__WHAT TO WORK ON__.
Look through the records below for the line with "tylko wspierała ich atak, ale także" and the line with "podczas przejść.", then return those lines and all lines between, exactly.

__DATASET RECORDS__.
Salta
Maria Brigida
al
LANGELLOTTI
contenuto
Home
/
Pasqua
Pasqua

...

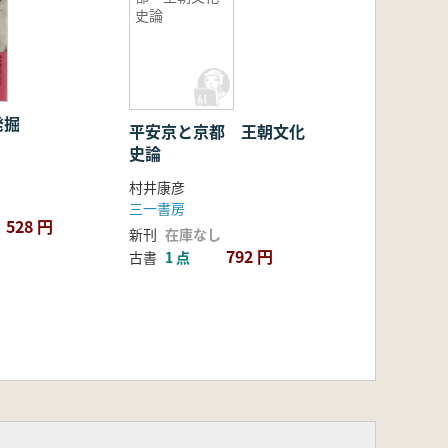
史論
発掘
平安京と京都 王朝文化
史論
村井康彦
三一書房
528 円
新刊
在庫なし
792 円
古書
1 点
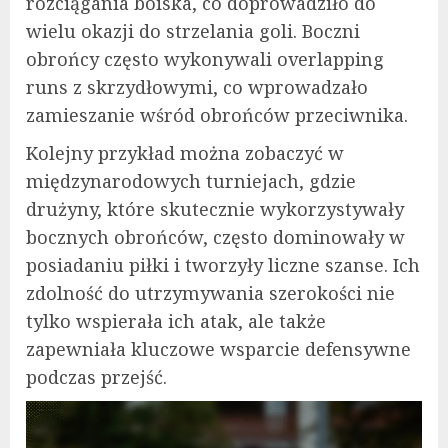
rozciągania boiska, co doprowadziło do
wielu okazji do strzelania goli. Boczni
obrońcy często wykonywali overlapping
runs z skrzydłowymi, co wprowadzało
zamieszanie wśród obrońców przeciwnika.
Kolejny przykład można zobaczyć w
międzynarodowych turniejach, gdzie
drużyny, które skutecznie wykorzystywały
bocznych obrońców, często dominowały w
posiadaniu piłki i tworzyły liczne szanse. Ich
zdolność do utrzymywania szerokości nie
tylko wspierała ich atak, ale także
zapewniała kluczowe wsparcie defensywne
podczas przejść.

* * *

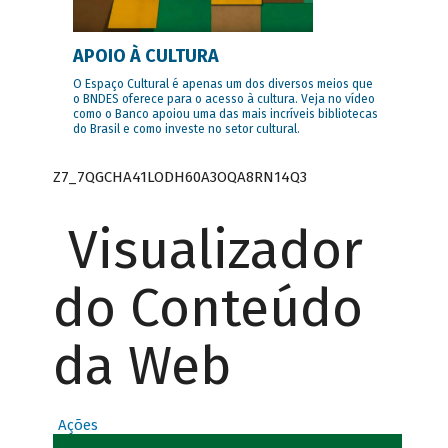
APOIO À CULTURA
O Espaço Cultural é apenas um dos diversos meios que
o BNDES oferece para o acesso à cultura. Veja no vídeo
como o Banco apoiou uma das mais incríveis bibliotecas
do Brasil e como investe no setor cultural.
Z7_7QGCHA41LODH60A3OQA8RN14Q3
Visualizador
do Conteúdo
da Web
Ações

__RESPONSE FOR THIS EXERCISE__.
tylko wspierała ich atak, ale także
zapewniała kluczowe wsparcie defensywne
podczas przejść.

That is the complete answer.